No trip to Oaxaca, Mexico, is complete without a tour of the area’s food. I’m not normally a foodie at home, but when I travel, I love to taste the local flavor, and Mexico is no exception. Spices, sauces and seafood, all served up with extra care and attention.
Here were some of the highlights of my culinary exploration:
Seafood: It only makes sense that seafood is a main staple on menus around Huatulco. Although I didn’t see any fishing boats while I was in the area, there was seafood available at every meal. This particular platter had shrimp, lobster, crab and a couple types of fish. One of the more unusual things I got to taste while I was in Huatulco was shark, which came in a samosa-type of appetizer. I’m not a big meat fan, but I do like seafood, and, except for the standard pieces of fish, I really enjoyed the freshness and flavor of the seafood I ate.
Traditional Breakfast: I’m generally a cereal and orange juice type of girl, with the occasional big, starchy breakfast consisting of French toast or waffles on the weekend. Not so in Oaxaca where a complete, traditional breakfast consists of mole (thick, rich, chocolate-tinged sauce), eggs, a quesadilla and beans topped with cheese. For someone with a pseudo-breakfast sweet tooth, this breakfast is a little too dinneresque for me, but all of the components were tasty nonetheless.
Grasshoppers: Okay, I admit it. The idea of eating grasshoppers did initially freak me out a bit, but our local host in Huatulco was snacking on them like they were peanuts, so I knew they couldn’t be that bad. I just had to get over the fact that I was eating grasshoppers. The grasshoppers are dried but still definitely look like grasshoppers, long antennae and everything. They’re usually served fried with lemon and salt, occasionally with garlic and chili. I put mine on a tortilla chip like a topping, and it was actually really good – a great snack food. I’d eat them again.
Sauces: There were sauces on or available with every meal. These are no out-of-the-jar salsas either, but rather thick, flavorful sauces that don’t just seep into or drip off of food. Spiciness varies, but nothing is what I’d consider to be “mild.” Though I’m not generally into spicy food, I did taste them all and even though some were well beyond my spiciness comfort level, I can understand why someone who enjoyed sauces like these would relish them. Mole, as mentioned above, is probably the most common sauce in the area. It’s often poured over the main dish and is made of whatever seems to be handy: chocolate, bananas, pears, onions, almonds, cinnamon, bread, chilies, herbs … even cookies!
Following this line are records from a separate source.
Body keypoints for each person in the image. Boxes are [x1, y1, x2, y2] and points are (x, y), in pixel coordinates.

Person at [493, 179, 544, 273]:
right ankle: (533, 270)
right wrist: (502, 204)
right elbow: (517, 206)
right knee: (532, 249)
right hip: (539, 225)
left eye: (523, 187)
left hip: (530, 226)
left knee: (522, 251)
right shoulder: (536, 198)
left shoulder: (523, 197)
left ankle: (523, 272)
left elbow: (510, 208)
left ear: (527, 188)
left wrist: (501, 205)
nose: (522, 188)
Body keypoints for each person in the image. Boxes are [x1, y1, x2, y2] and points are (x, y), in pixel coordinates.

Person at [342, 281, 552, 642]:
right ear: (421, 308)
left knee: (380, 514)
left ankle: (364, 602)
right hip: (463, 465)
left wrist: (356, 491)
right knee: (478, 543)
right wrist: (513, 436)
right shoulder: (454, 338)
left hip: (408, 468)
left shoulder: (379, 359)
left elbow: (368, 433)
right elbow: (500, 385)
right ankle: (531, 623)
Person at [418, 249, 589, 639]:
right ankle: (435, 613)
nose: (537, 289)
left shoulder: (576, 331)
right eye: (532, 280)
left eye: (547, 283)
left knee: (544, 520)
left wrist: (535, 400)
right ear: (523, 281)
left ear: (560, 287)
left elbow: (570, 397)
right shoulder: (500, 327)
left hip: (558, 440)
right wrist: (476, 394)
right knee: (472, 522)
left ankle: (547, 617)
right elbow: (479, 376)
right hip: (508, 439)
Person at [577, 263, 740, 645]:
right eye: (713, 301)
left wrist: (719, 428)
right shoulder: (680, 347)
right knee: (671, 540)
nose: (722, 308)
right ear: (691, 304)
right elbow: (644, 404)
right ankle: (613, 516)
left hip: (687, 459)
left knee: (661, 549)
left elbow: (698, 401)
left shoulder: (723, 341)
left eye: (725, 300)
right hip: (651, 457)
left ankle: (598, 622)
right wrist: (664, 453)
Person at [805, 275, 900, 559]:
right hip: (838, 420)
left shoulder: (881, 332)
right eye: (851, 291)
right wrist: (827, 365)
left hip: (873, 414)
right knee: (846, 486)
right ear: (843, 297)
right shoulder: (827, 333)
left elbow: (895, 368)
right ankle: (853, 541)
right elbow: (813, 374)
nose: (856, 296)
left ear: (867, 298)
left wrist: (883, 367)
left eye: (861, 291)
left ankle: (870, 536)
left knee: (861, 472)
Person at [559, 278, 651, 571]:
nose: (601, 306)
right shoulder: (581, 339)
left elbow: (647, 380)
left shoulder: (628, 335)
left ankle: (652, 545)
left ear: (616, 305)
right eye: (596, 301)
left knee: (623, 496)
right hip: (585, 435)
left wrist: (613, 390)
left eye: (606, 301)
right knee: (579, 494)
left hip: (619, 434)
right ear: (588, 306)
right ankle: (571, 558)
Oaxacan Hot Chocolate: I love hot chocolate. Always have and always will. So when I discovered that Oaxaca has its own version, I was excited to try it. It is served melted, warm and with milk or water. Most Americans would find it to be more bitter than what we’re used to stateside, but then again, we like our chocolate semi-sweet. Oaxacan hot chocolate is bitter, but it’s the real taste of chocolate, and for that reason alone, I like it.
Tequila and Mezcal: Though most people associate tequila with Mexico, it is mezcal that is predominant and famous in Oaxaca. Mezcal is made from the green agave plant, and a worm is placed in each bottle of mezcal. The worm lives inside the agave plant, so placing it in the bottle is a reminder of the plant from which the alcohol is made. People usually drink tequila in margaritas; mezcal, on the other hand, is taken as a shot, with or without salt and lime. It’s got a kick and tastes similar to tequila.
Tortillas: Women make tortillas so quickly the entire process can be missed if you don’t watch attentively. They smack the tortillas hard and fast between their hands, toss them on a sizzling grill, flip them and toss them onto a stone surface, where they’re either covered in cheese and sauce or served up to accompany meals as an appetizer or starchy side dish.
My stay in Huatulco, Mexico, was paid for by the Mexico Tourism Board but all opinions are my own.